View Full Version : Re-assurance



Sandra
05-23-2009, 05:03 PM
Even though Nigella is 24/7 and has been for just over 4 years, she still like’s to have the re-assurance from me that everything is ok, because of what happened quite a few years ago which you can read about here (http://www.crossdressers.com/forums/showpost.php?p=610477&postcount=1)

At first I couldn’t understand why, after all I am fully accepting and support her 110% and we sorted the problem out years ago.

She told me that even though I’m like I am, she just needs to know every now and then, not by doing anything major or saying anything, but small things like putting something out for her to wear, occasionally buying her things that she doesn’t know about so………

Why do you want/need re-assurance from your SO? and what does your SO do to make you feel that things are ok.

gretchen2
05-23-2009, 05:38 PM
Like most SOs they need to hear I love you to feel secure in the relationship. Just like me when I am dressed I need to know that everything is ok and I am still loved. I am insecure and sometimes confused about my dressing and the reassurance makes me feel more grounded with our relationship. I personally know that it is difficult for my SO sometimes and I do not want to loose her, so I need to make sure that she is still here. I don’t know if that makes sense, I just need to make sure that’s all.

Sophia de la luz
05-23-2009, 06:30 PM
What I need for re-assurance is for my clothing choices to be ordinary. No big deal... and if I'm looking nice, for her to mention it... which she does.

PretzelGirl
05-23-2009, 06:36 PM
Why do you want/need re-assurance from your SO? and what does your SO do to make you feel that things are ok.

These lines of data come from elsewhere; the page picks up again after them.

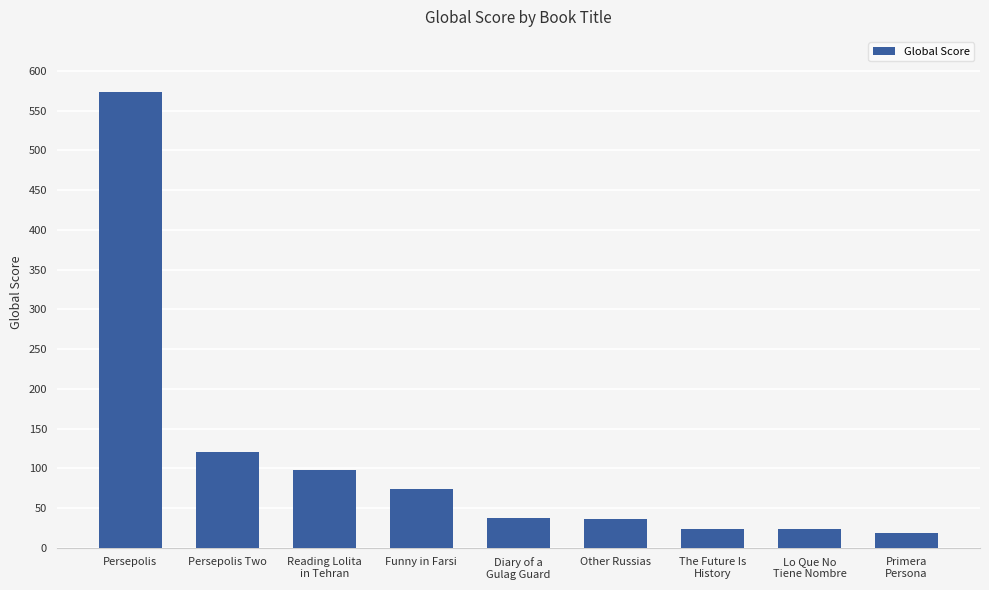

What is the label of the 4th bar from the right?

Other Russias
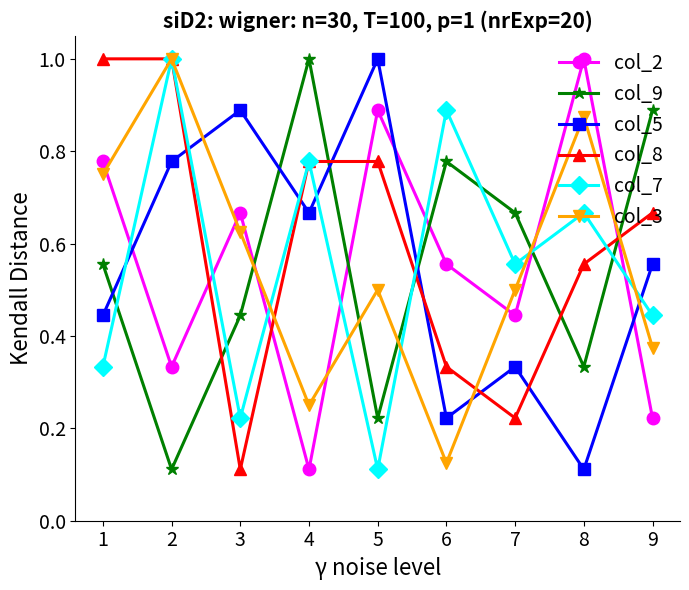

At which label is col_5 closest to 0?

8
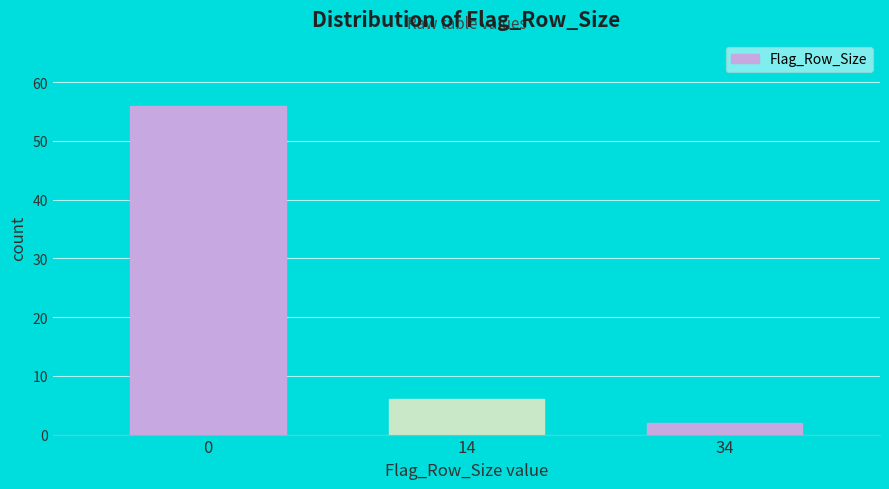

Reading left to right, list all the values displayed in this chart.

56	6	2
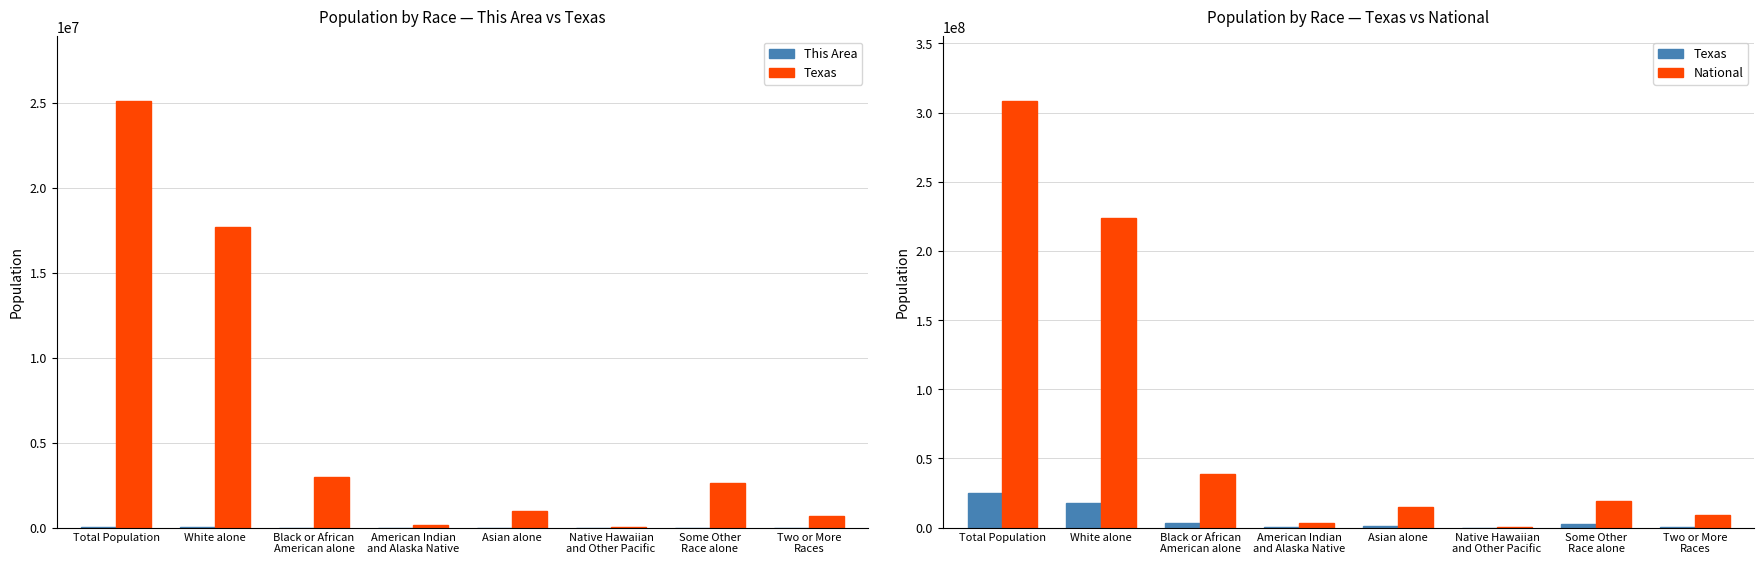

What is the spread (max minus min) of values at Black or African
American alone?

38929016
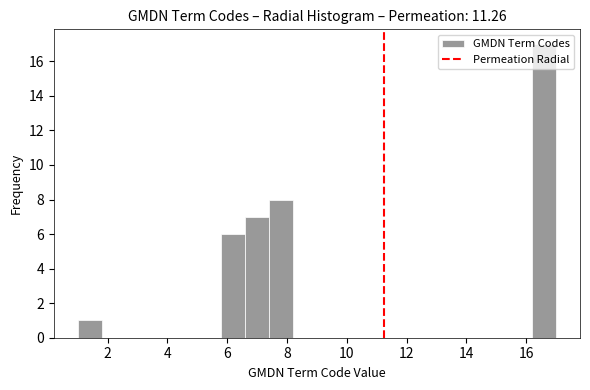

Over which range of the x-axis is the bar tallest?

16.2 to 17.0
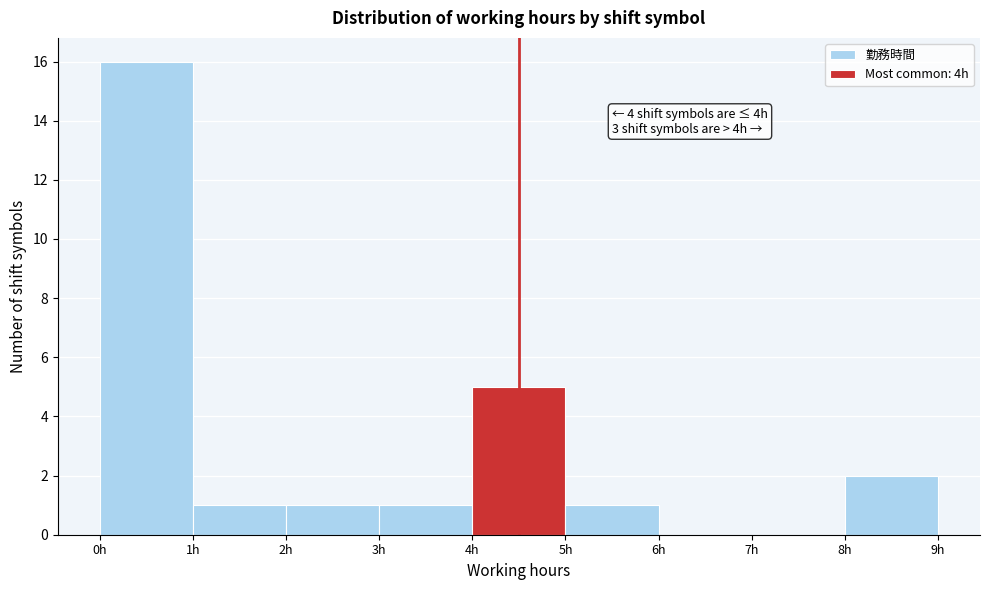

Which range on the x-axis has the tallest bar?

0 to 1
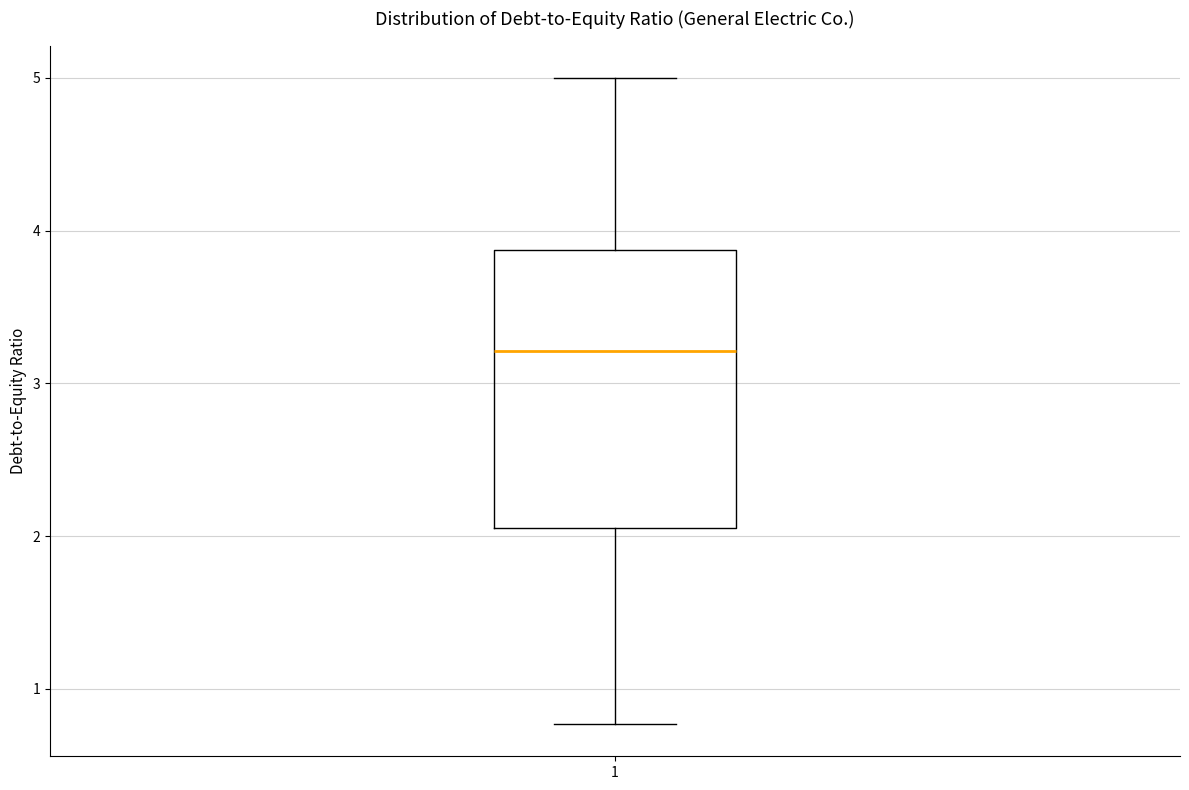

Read this box plot against the y-axis: the position of the median line, the range covered by the box, and the ends of both whiskers. The values are not printed on the chart, so give them approximately, as read against the axis.

median 3.2, box 2.1 to 3.9, whiskers 0.8 to 5.0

I do look for reassurance every now and then with my SO. The reason I do it is my SO is a stuffer. She tends to bury everything inside instead of discussing it. So I do check with her on a lot of things in our life, dressing included. I don't want things to swing to far away from her comfort zone on any aspect of our life.

linnea
05-23-2009, 10:48 PM
Re-assurance is nice in any relationship, I think. I tell my SO that I love her even though I know that she knows that I do. And I tell her every day. She doesn't need re-assurance that frequently, I'm sure (nor do I), but I think that it's nice.
What you're talking about probably needs to be occasional and somewhat random (insofar as you can "plan" random).